Considerações finais
A Metodologia Artística de Pesquisa baseada na Fotografia estabelece, assim, outro paradigma em relação à potência das imagens fotográficas na pesquisa em Educação. O pensamento fotográfico, organizado em séries fotográficas, fotos-ensaios, fotos-discursos, fotocollage, entre outros, requer uma intenção e um plano de trabalho próprio dos processos investigativos e, simultaneamente, coloca o pesquisador em estado de invenção atento ao seu próprio processo de criação, a multiplicidade de tempos, espaços e perspectivas da Educação.

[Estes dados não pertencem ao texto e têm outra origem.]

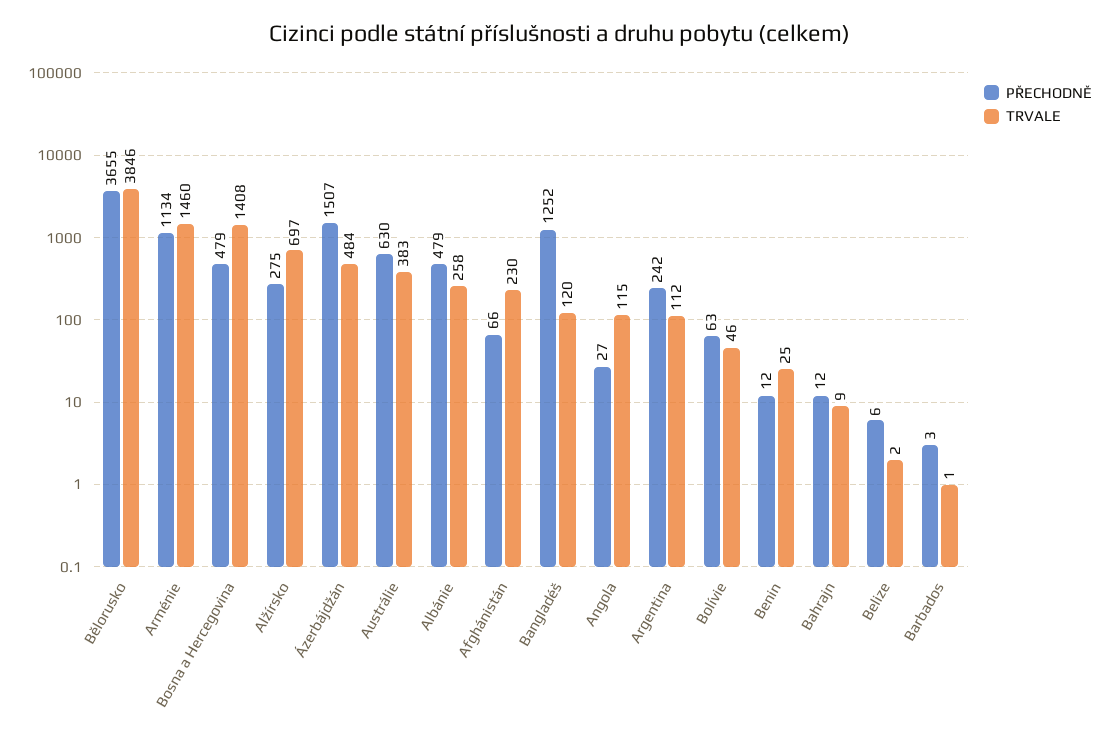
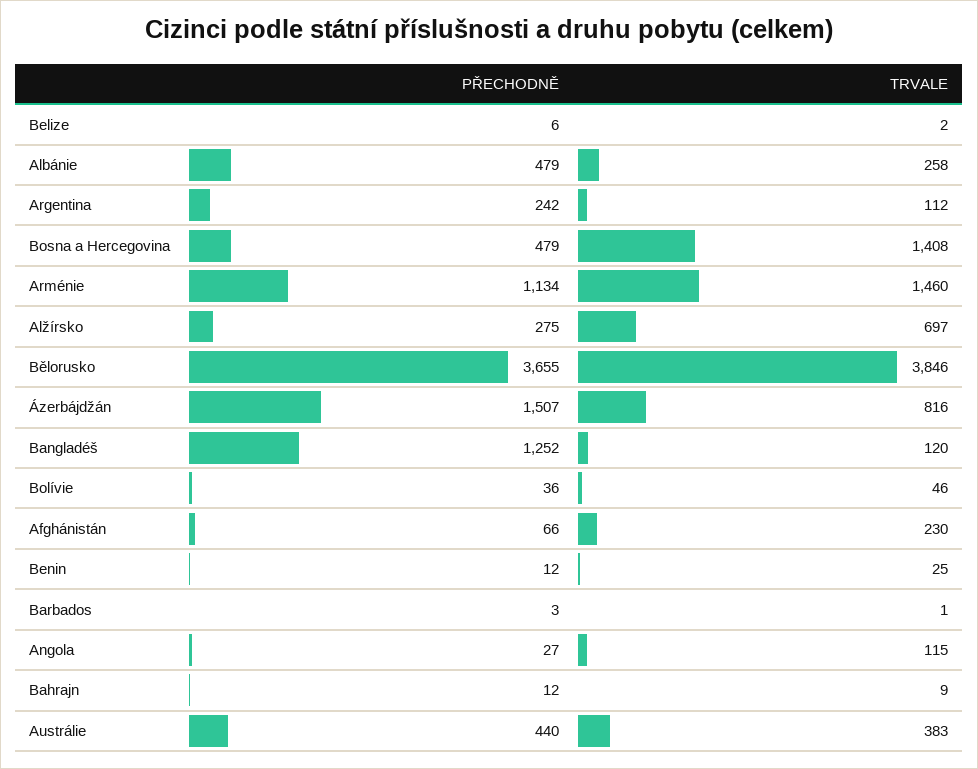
  {
    "PŘECHODNĚ": {
      "Bělorusko": 3655,
      "Arménie": 1134,
      "Bosna a Hercegovina": 479,
      "Alžírsko": 275,
      "Ázerbájdžán": 1507,
-     "Austrálie": 630,
+     "Austrálie": 440,
      "Albánie": 479,
      "Afghánistán": 66,
      "Bangladéš": 1252,
      "Angola": 27,
      "Argentina": 242,
-     "Bolívie": 63,
+     "Bolívie": 36,
      "Benin": 12,
      "Bahrajn": 12,
      "Belize": 6,
      "Barbados": 3
    },
    "TRVALE": {
      "Bělorusko": 3846,
      "Arménie": 1460,
      "Bosna a Hercegovina": 1408,
      "Alžírsko": 697,
-     "Ázerbájdžán": 484,
+     "Ázerbájdžán": 816,
      "Austrálie": 383,
      "Albánie": 258,
      "Afghánistán": 230,
      "Bangladéš": 120,
      "Angola": 115,
      "Argentina": 112,
      "Bolívie": 46,
      "Benin": 25,
      "Bahrajn": 9,
      "Belize": 2,
      "Barbados": 1
    }
  }

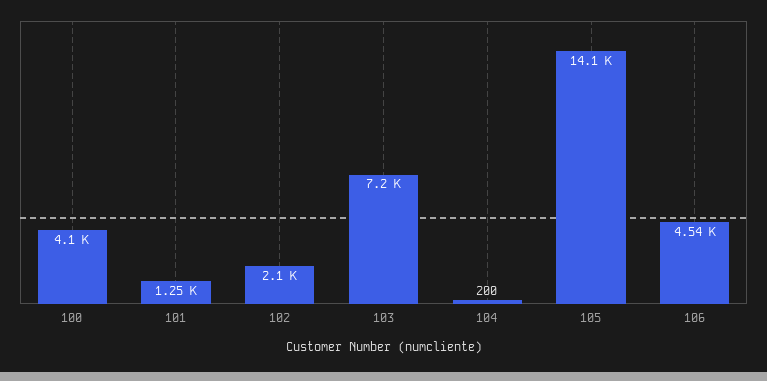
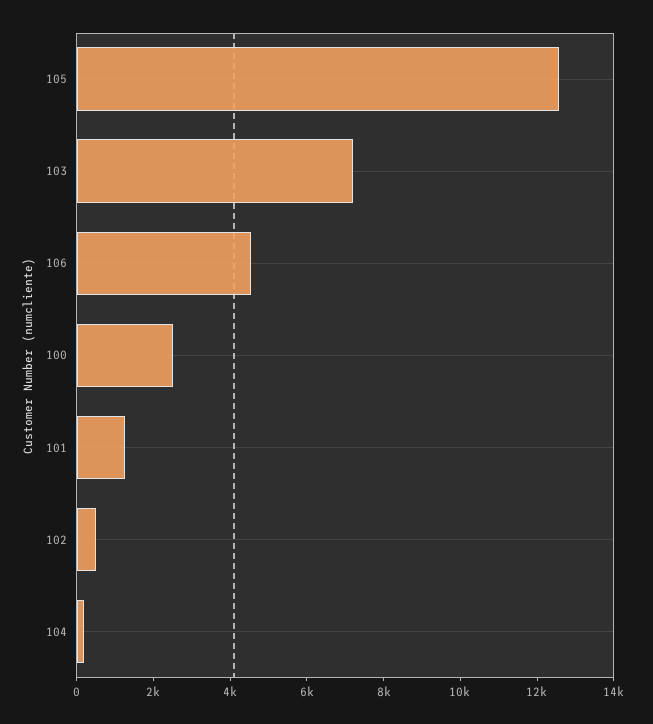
  {
-   "100": 4100,
+   "100": 2500,
    "101": 1250,
-   "102": 2100,
+   "102": 500,
    "103": 7200,
    "104": 200,
-   "105": 14100,
+   "105": 12500,
    "106": 4540
  }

A dimensão artística na pesquisa em Educação, possibilita novas interpretações e gera novas perguntas de uma forma visual.
Decorrem deste ponto alguns questionamentos para o campo da Educação: um texto verbal sobre os problemas educacionais pode ser suficientemente esclarecedor e provocativo para garantir que o leitor, como, por exemplo, um professor na sua formação inicial, adquira conhecimentos significativos sobre tais problemas? É possível fazer uma pesquisa educacional sem “dar a ver” a escola? Ou, de outro modo, podemos dizer da educação sem mostrá-la? Poderíamos estudar a Educação em profundidade através de suas imagens, descrevendo-a, analisando-a e gerando novas possibilidades para solucionar os problemas, sob o ponto de vista oferecido pela imagem?